__Record set__
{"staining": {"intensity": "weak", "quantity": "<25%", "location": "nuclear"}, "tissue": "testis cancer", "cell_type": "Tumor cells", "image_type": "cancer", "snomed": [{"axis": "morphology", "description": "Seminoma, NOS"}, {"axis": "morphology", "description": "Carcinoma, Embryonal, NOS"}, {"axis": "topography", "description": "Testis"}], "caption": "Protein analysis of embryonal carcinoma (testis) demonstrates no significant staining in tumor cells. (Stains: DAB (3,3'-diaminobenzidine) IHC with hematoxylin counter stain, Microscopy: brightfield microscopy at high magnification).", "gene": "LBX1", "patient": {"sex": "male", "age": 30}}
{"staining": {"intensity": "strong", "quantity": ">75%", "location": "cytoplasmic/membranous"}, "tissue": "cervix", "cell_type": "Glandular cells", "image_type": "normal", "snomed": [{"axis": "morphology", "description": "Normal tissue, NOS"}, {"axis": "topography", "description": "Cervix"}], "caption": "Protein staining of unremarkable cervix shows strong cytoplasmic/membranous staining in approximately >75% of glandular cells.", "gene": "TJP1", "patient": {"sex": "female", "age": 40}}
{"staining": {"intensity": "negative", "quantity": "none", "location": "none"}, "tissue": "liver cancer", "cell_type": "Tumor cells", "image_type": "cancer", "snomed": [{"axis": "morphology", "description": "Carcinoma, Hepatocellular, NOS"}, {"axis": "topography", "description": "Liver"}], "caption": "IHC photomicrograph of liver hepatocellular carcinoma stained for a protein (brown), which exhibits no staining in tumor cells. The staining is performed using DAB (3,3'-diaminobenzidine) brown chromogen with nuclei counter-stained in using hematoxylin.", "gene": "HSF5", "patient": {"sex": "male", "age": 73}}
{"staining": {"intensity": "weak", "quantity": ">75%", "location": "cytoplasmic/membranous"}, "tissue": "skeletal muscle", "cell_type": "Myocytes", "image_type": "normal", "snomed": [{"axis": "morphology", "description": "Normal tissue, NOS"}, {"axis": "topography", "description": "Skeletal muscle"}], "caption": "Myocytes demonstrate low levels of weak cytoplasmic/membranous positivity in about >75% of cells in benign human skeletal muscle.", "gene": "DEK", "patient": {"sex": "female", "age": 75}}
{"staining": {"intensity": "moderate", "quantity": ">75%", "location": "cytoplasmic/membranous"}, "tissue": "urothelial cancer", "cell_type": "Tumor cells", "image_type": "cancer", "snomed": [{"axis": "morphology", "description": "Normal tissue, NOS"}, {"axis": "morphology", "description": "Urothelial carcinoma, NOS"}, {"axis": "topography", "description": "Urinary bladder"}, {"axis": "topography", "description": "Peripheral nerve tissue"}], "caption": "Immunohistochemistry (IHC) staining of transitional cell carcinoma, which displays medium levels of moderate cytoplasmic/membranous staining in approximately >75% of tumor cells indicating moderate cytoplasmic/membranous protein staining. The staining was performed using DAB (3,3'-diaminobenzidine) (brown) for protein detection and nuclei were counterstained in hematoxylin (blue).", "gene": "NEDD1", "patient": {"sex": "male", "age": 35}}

__Instructions to follow__
Every line of the data must be written out again word for word.

__Written solution__
{"staining": {"intensity": "weak", "quantity": "<25%", "location": "nuclear"}, "tissue": "testis cancer", "cell_type": "Tumor cells", "image_type": "cancer", "snomed": [{"axis": "morphology", "description": "Seminoma, NOS"}, {"axis": "morphology", "description": "Carcinoma, Embryonal, NOS"}, {"axis": "topography", "description": "Testis"}], "caption": "Protein analysis of embryonal carcinoma (testis) demonstrates no significant staining in tumor cells. (Stains: DAB (3,3'-diaminobenzidine) IHC with hematoxylin counter stain, Microscopy: brightfield microscopy at high magnification).", "gene": "LBX1", "patient": {"sex": "male", "age": 30}}
{"staining": {"intensity": "strong", "quantity": ">75%", "location": "cytoplasmic/membranous"}, "tissue": "cervix", "cell_type": "Glandular cells", "image_type": "normal", "snomed": [{"axis": "morphology", "description": "Normal tissue, NOS"}, {"axis": "topography", "description": "Cervix"}], "caption": "Protein staining of unremarkable cervix shows strong cytoplasmic/membranous staining in approximately >75% of glandular cells.", "gene": "TJP1", "patient": {"sex": "female", "age": 40}}
{"staining": {"intensity": "negative", "quantity": "none", "location": "none"}, "tissue": "liver cancer", "cell_type": "Tumor cells", "image_type": "cancer", "snomed": [{"axis": "morphology", "description": "Carcinoma, Hepatocellular, NOS"}, {"axis": "topography", "description": "Liver"}], "caption": "IHC photomicrograph of liver hepatocellular carcinoma stained for a protein (brown), which exhibits no staining in tumor cells. The staining is performed using DAB (3,3'-diaminobenzidine) brown chromogen with nuclei counter-stained in using hematoxylin.", "gene": "HSF5", "patient": {"sex": "male", "age": 73}}
{"staining": {"intensity": "weak", "quantity": ">75%", "location": "cytoplasmic/membranous"}, "tissue": "skeletal muscle", "cell_type": "Myocytes", "image_type": "normal", "snomed": [{"axis": "morphology", "description": "Normal tissue, NOS"}, {"axis": "topography", "description": "Skeletal muscle"}], "caption": "Myocytes demonstrate low levels of weak cytoplasmic/membranous positivity in about >75% of cells in benign human skeletal muscle.", "gene": "DEK", "patient": {"sex": "female", "age": 75}}
{"staining": {"intensity": "moderate", "quantity": ">75%", "location": "cytoplasmic/membranous"}, "tissue": "urothelial cancer", "cell_type": "Tumor cells", "image_type": "cancer", "snomed": [{"axis": "morphology", "description": "Normal tissue, NOS"}, {"axis": "morphology", "description": "Urothelial carcinoma, NOS"}, {"axis": "topography", "description": "Urinary bladder"}, {"axis": "topography", "description": "Peripheral nerve tissue"}], "caption": "Immunohistochemistry (IHC) staining of transitional cell carcinoma, which displays medium levels of moderate cytoplasmic/membranous staining in approximately >75% of tumor cells indicating moderate cytoplasmic/membranous protein staining. The staining was performed using DAB (3,3'-diaminobenzidine) (brown) for protein detection and nuclei were counterstained in hematoxylin (blue).", "gene": "NEDD1", "patient": {"sex": "male", "age": 35}}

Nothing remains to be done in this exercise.